「この薬の特徴は血糖値が上昇したときだけ、膵臓にインスリン分泌を促すという点です。必要なときだけ作用するので、インスリンを分泌する膵臓の負担を軽くできます。低血糖も起こりにくい。さらに、血糖値を上げるホルモンであるグルカゴンの働きを抑える効果もあるので、いっそう血糖をコントロールしやすくなります」

 前出の三浦さんは運動もしっかりおこなったため、血糖値は6%台をキープ。DPP−4阻害薬の効果は思いのほか大きく、今ではインスリン注射は1日1回ですんでいる。

「注射の負担が減って、とにかく嬉しい。今後も油断せず、しっかり維持していきたい」

 DPP−4阻害薬は15年末の時点で、国内で推定450万人以上に処方されている。副作用として、まれに便秘や腸閉塞といった消化管症状が起こる。

 ただ、発売から6年が経過しても、重篤な副作用の報告は他の薬より少ない。服用は1日1回か2回。最近は1週間に1回のタイプも発売されている。

 同じDPP−4阻害薬でも、患者の希望に合わせた選択が可能になっている。綿田医師は言う。

「高齢者を含め、おおむねどの患者さんにも使いやすい薬といえるでしょう。インスリン分泌を促す薬では、まず『DPP−4阻害薬』を使い、効果が薄い人には少量のSU薬を加えるという使い方が一般的になってきました」

 糖尿病治療では血糖コントロールにとどまらず、さまざまな合併症を防ぐことも重要だ。綿田医師を中心とする順天堂大学大学院の研究グループは、大阪大学などと共同で、DPP−4阻害薬が動脈硬化に及ぼす影響を調査した。

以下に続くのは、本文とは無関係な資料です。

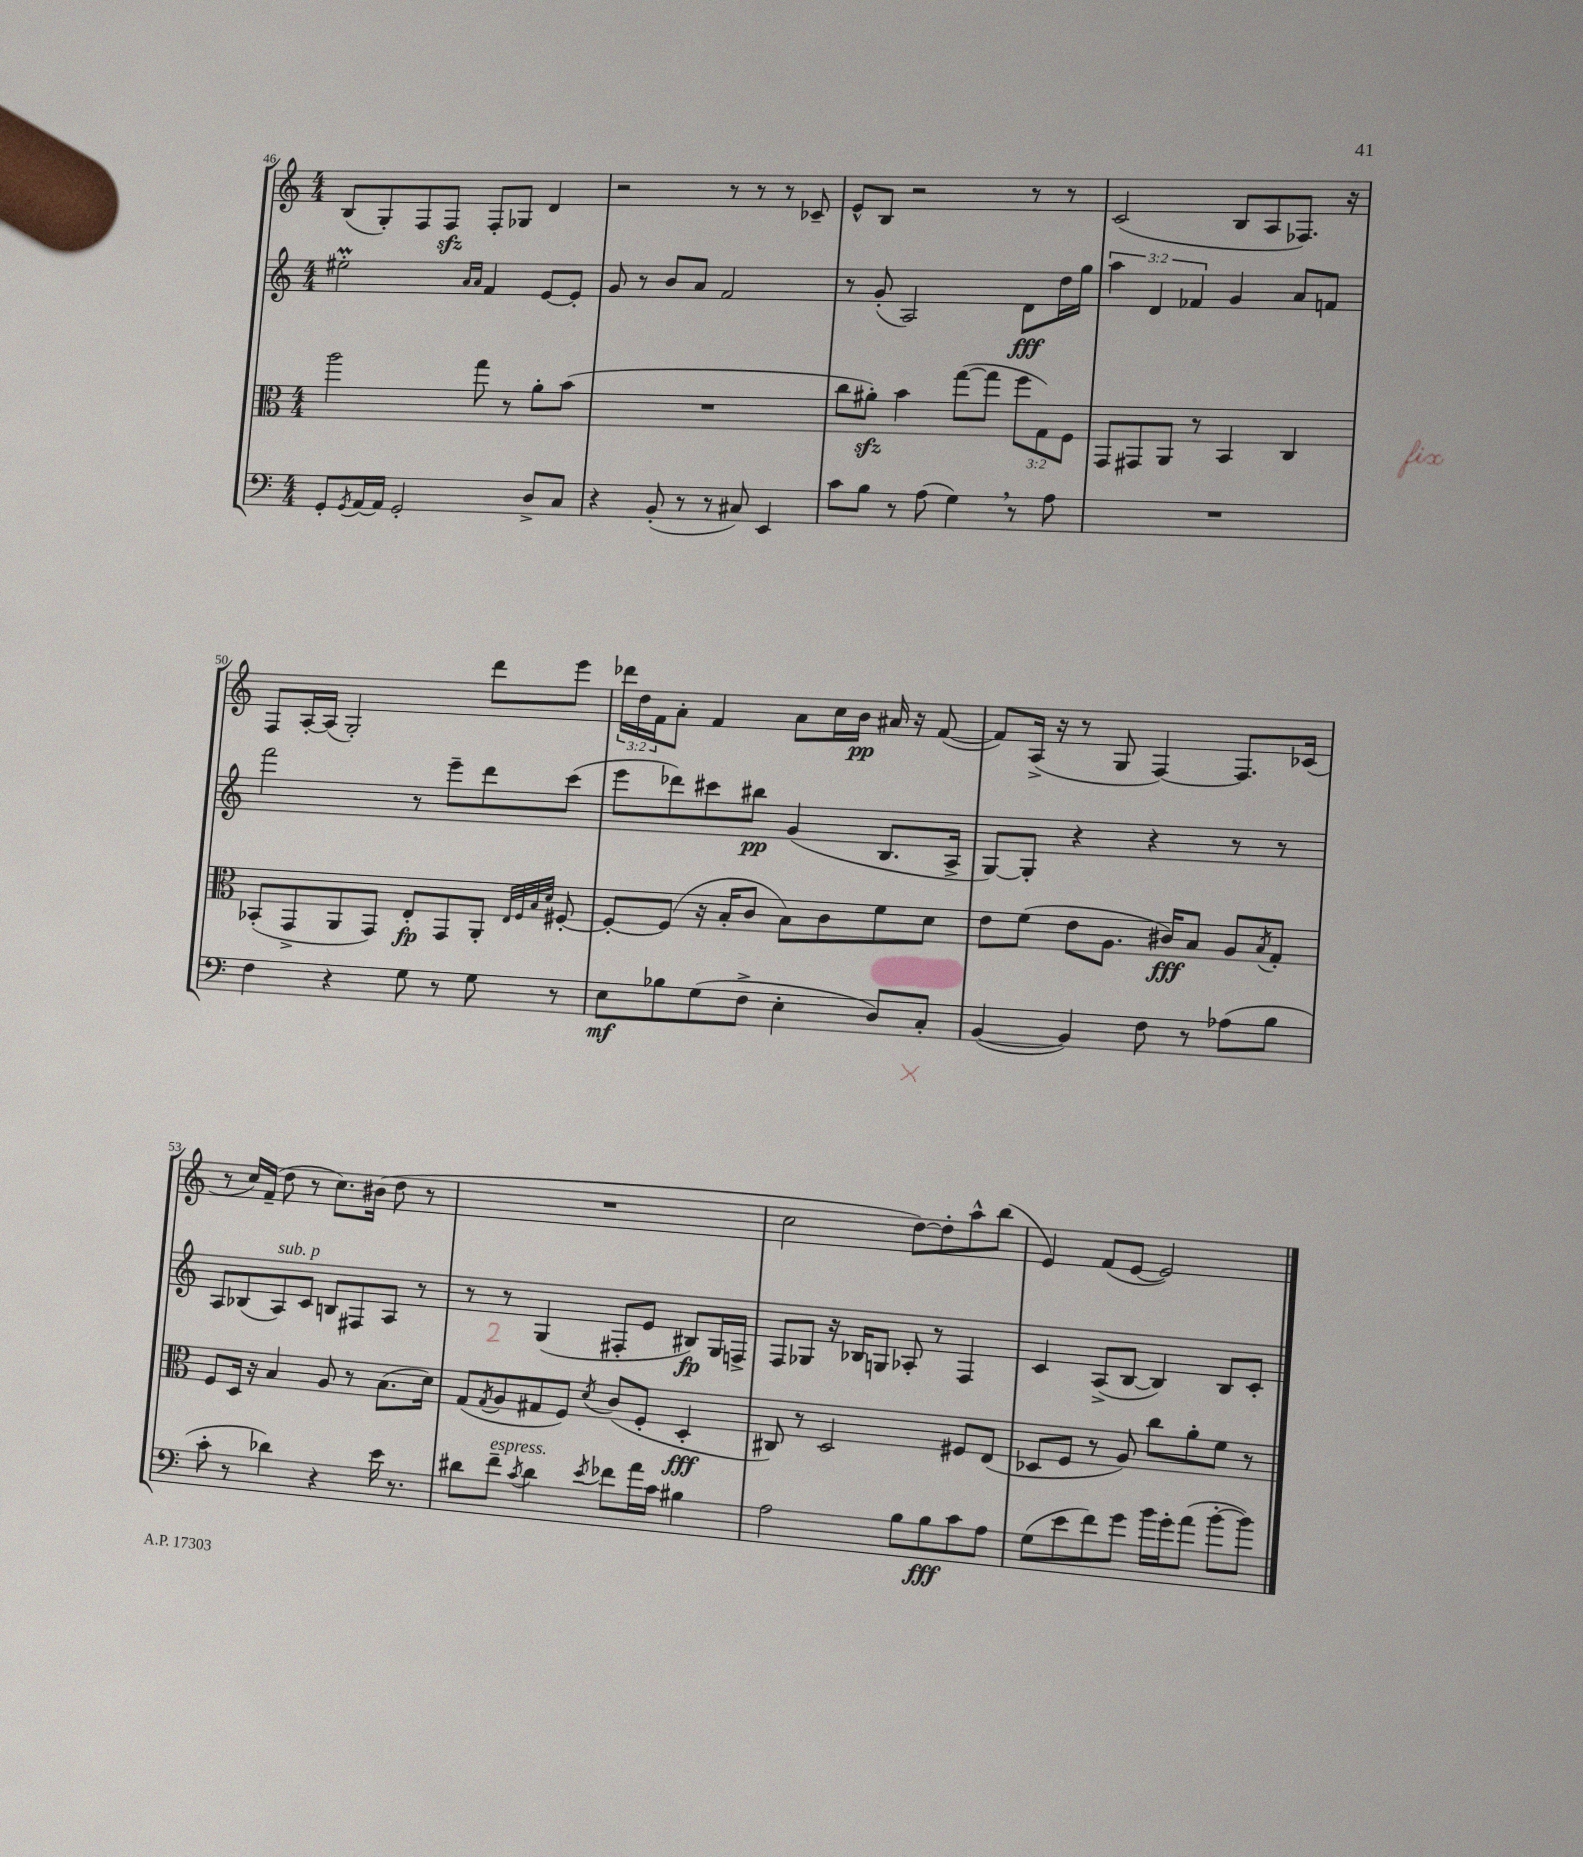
<<
\new StaffGroup <<
\new Staff = "s0" {
    \clef treble \key c \major \numericTimeSignature \time 4/4 \override Staff.TupletNumber.text = #tuplet-number::calc-fraction-text
    b8( g8-.) f8 f8\sfz f8-. ges8 d'4 |
    r2 r8 r8 r8 ces'8-- |
    e'8-^ b8 r2 r8 r8 |
    c'2( b8 a8 fes8.) r16 |
    f8 a16~-. a16( g2-.) d'''8 e'''8 |
    \tuplet 3/2 { des'''16 d''16 f'16 } a'8-. f'4 a'8 c''16 b'16\pp ais'16 r16 f'8~( |
    f'8) a16->( r16 r8 g8 f4~) f8. ces'16( |
    r8 c''16) f'16--( d''8 r8 c''8.) bis'16( d''8 r8 |
    R1 |
    c''2 d''8~) d''8-. a''8-^ b''8( |
    e'4) f'8( e'8~ e'2) \bar "|." |
}
\new Staff = "s1" {
    \clef treble \key c \major \numericTimeSignature \time 4/4 \override Staff.TupletNumber.text = #tuplet-number::calc-fraction-text
    eis''2-.\prall \grace { a'16 a'16 } f'4 e'8~ e'8-. |
    g'8 r8 b'8 a'8 f'2 |
    r8 g'8-.( a2) d'8\fff d''16 g''16 |
    \tuplet 3/2 { a''4 d'4 fes'4 } g'4 a'8 f'8 |
    f'''2 r8 e'''8-- d'''8 c'''8( |
    e'''8 des'''8) cis'''8 bis''8\pp g'4( b8. a16-> |
    g8~) g8-. r4 r4 r8 r8 |
    a8 bes8( a8^\markup { \italic "sub. p" }) c'8 b8 fis8 a8 r8 |
    r8 r8 g4( fis8-. e'8 bis8\fp) g16 f16-> |
    f8 ges8 r16 bes16 g8 aes8-. r8 f4 |
    c'4 a8->( b8~ b4) b8 c'8-. \bar "|." |
}
\new Staff = "s2" {
    \clef alto \key c \major \numericTimeSignature \time 4/4 \override Staff.TupletNumber.text = #tuplet-number::calc-fraction-text
    a''2 g''8 r8 a'8-. b'8( |
    R1 |
    c''8 ais'8-.\sfz) b'4 g''8~( g''8 \tuplet 3/2 { f''8 g8) f8 } |
    g,8 gis,8 a,8 r8 b,4 c4 |
    bes,8-.( g,8-> a,8 g,8) e8-.\fp g,8 a,8-. \grace { e32 f32 b32 d'32 } fis8~-. |
    fis8~-. fis8( r16 b16-. c'8 b8) c'8 f'8 d'8 |
    e'8 f'8( e'8 a8. cis'16\fff) b8 a8 \acciaccatura { b8 } g8-. |
    f8 d16 r16 b4 a8 r8 b8.( d'16) |
    g8( \acciaccatura { g8 } a8 gis8 f8) \acciaccatura { d'8 } c'8( f8-. d4-.\fff |
    cis8) r8 d2 fis8 e8( |
    des8 f8 r8 a8) c''8 a'8-. f'8 r8 \bar "|." |
}
\new Staff = "s3" {
    \clef bass \key c \major \numericTimeSignature \time 4/4
    g,8-. \acciaccatura { g,8 } a,16~ a,16 g,2-. d8-> c8 |
    r4 b,8-.( r8 r8 cis8) e,4 |
    c'8 b8 r8 a8( g4) \breathe r8 a8 |
    R1 |
    f4 r4 g8 r8 g8 r8 |
    e8\mf bes8 g8( f8-> e4-. d8) c8-. |
    b,4~( b,4) f8 r8 aes8( b8 |
    c'8-. r8 des'4) r4 e'16 r8. |
    dis'8 f'8--^\markup { \italic "espress." } \acciaccatura { c'8 } dis'4 \acciaccatura { e'8 } fes'8 a'16 c'16 bis4 |
    a2 b8 b8\fff c'8 a8 |
    g8( e'8 f'8) g'8 b'16 g'16-. a'8( b'8~-. b'8) \bar "|." |
}
>>
>>
\layout { \context { \Score currentBarNumber = #46 } }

 全国の341人の患者を、DPP−4阻害薬を使うグループと、他の糖尿病治療薬を使うグループに分けて2年間調べたところ、動脈硬化を抑える効果があることを発見した。15年12月にアメリカ糖尿病学会の雑誌のオンライン版で公表した。

 綿田医師は「糖尿病の早期の段階からDPP−4阻害薬を使うことで、動脈硬化にともなう心筋梗塞や脳卒中を予防できる可能性がある」と指摘する。

 副作用が少なく、発売後にインスリン注射の一部代替や動脈硬化抑制などの“想定外”の効果が明らかになったDPP−4阻害薬。ほかにもまだ効果があるのではと期待が高まっている。